Data listing:
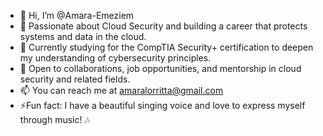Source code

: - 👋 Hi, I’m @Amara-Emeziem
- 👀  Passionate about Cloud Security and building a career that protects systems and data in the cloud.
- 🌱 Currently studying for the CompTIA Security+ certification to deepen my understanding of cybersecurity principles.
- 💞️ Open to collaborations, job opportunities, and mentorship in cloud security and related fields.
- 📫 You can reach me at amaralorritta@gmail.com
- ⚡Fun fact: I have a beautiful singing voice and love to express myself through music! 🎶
...
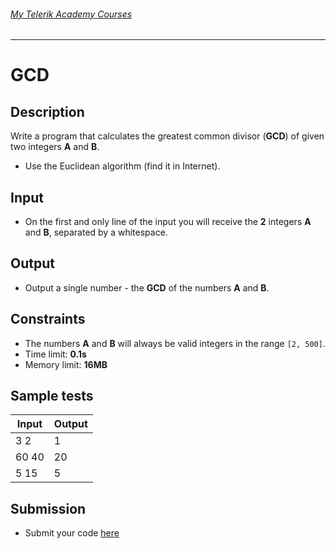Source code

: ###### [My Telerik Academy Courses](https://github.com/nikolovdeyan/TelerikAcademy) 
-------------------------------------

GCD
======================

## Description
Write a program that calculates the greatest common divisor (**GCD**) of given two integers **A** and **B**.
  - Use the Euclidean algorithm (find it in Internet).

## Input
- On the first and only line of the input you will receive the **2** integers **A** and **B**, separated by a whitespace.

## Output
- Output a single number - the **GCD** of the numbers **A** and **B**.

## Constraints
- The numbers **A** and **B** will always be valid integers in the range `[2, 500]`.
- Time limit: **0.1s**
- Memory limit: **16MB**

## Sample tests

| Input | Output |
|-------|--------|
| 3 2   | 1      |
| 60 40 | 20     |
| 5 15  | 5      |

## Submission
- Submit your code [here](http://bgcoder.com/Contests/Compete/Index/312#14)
* * *
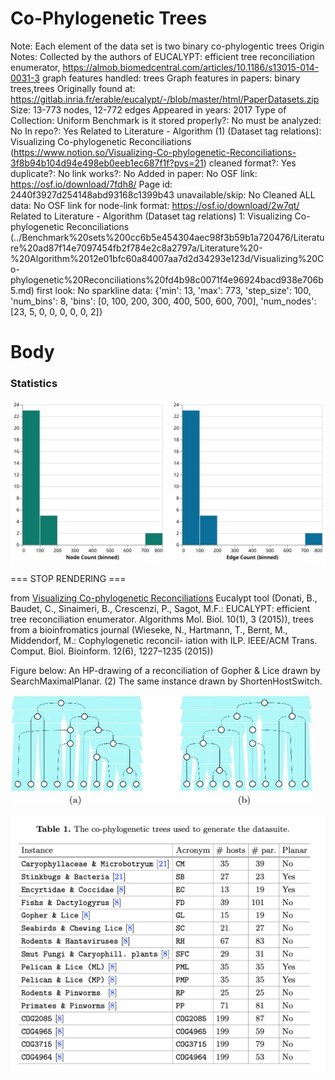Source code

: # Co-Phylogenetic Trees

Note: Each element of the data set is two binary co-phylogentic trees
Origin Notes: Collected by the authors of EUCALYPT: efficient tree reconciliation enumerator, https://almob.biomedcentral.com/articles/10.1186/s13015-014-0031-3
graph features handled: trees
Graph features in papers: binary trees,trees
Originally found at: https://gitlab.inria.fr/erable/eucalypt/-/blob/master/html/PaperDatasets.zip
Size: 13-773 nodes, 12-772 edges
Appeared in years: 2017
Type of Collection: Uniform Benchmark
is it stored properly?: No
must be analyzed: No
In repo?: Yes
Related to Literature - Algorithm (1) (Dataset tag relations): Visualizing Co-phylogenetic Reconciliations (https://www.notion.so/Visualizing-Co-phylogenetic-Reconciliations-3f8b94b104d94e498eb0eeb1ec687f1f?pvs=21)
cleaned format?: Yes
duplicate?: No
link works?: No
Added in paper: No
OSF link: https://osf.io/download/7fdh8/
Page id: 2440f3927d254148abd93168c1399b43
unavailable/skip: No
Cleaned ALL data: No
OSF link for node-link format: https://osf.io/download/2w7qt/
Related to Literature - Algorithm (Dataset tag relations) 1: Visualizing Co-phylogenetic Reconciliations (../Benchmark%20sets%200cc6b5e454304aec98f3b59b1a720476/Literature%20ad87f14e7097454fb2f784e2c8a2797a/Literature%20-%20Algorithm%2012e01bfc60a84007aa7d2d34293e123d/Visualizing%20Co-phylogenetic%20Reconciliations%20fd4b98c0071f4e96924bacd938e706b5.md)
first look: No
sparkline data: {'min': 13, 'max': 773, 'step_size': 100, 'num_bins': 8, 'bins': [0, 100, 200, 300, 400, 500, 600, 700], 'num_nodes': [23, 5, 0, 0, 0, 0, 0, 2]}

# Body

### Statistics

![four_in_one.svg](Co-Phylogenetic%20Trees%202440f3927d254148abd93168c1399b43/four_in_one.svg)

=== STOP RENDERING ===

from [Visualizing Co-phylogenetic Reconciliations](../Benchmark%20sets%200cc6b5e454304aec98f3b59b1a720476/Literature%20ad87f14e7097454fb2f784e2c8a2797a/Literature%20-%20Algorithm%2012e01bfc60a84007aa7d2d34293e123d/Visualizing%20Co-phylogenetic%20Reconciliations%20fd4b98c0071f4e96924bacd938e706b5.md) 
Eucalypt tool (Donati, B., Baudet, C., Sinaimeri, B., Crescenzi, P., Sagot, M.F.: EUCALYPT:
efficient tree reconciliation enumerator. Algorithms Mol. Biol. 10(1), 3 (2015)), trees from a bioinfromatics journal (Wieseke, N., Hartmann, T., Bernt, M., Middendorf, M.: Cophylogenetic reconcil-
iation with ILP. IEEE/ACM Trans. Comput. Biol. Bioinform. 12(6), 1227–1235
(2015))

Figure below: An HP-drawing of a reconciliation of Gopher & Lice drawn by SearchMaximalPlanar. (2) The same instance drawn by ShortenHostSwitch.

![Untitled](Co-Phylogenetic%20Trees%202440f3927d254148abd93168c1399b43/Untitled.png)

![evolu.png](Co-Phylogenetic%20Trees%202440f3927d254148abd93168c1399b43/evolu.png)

Exercise aim:
Lines containing the word "will" are to be tallied across the entries above; give only the resulting count.

Solution to the exercise:
2